I have this question which states
Let S be the surface of the box bounded by the six planes $$x=0,x=2,y=0,y=4,z=0,z=1$$ $\vec{n}$ is the outward normal and $$\vec{F}(x,y,z) = (y^2-\sin(yz))\vec{i} + (y-z) \vec{j} + (x^2y\sin(x) + x^2 + y^2)\vec{k}$$ Pick $S_{1}$ to be one of the six faces of S. Parametrise $S_{1}$ and express $$\int\int_{S_{1}} \vec{F} \cdot \vec{n}dS$$ as a double integral.
Evaluate $$\int\int_{S}\vec{F} \cdot \vec{n}dS$$ where S and $\vec{F}$ are defined as above
So my initial thoughts let us take the top of the box and just parametrise is with (0,0,k) being the normal vector [for $S_{1}$] and then once we express it as a double integral we move to the second part where my question lies.
If we do the same process of using the normal which points outwards and do them in pairs we have a "pair" which adds to $0$ i.e.

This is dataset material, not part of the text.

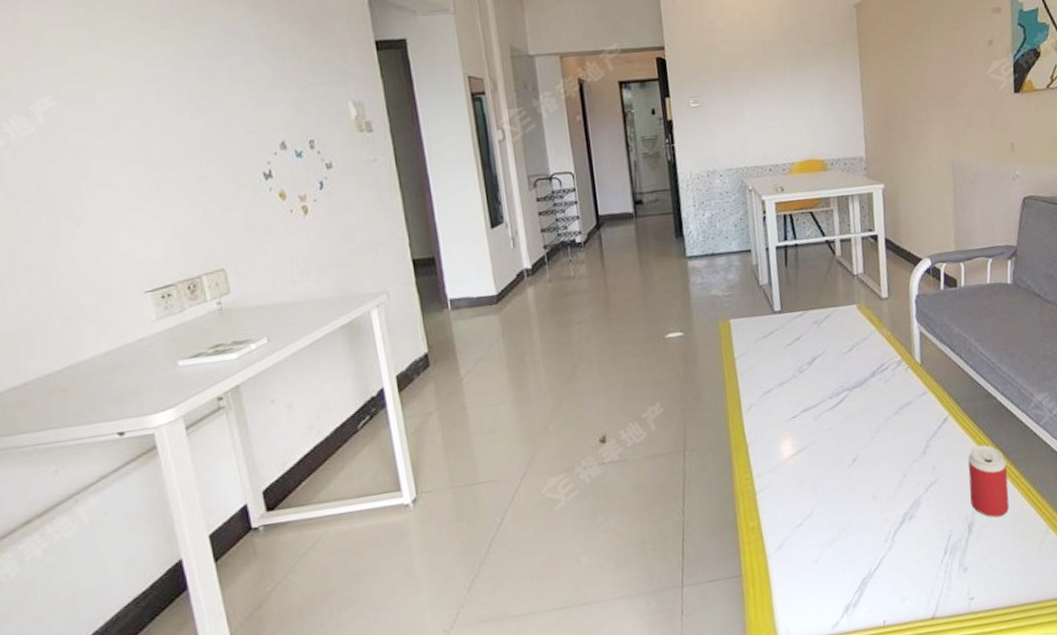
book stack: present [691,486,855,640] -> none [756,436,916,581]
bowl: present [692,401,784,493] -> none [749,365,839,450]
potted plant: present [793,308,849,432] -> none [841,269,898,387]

$$\int\int_{S_{1}} \vec{F} \cdot \vec{n}dS + \int\int_{S_{1}}\vec{F} \cdot \vec{n}dS$$
and if we repeat this process for each face with each pair we obtain
$$\int\int_{S}\vec{F} \cdot \vec{n}dS = 0$$
I was hoping someone could either correct me or advise me how to continue with this problem.
Thank you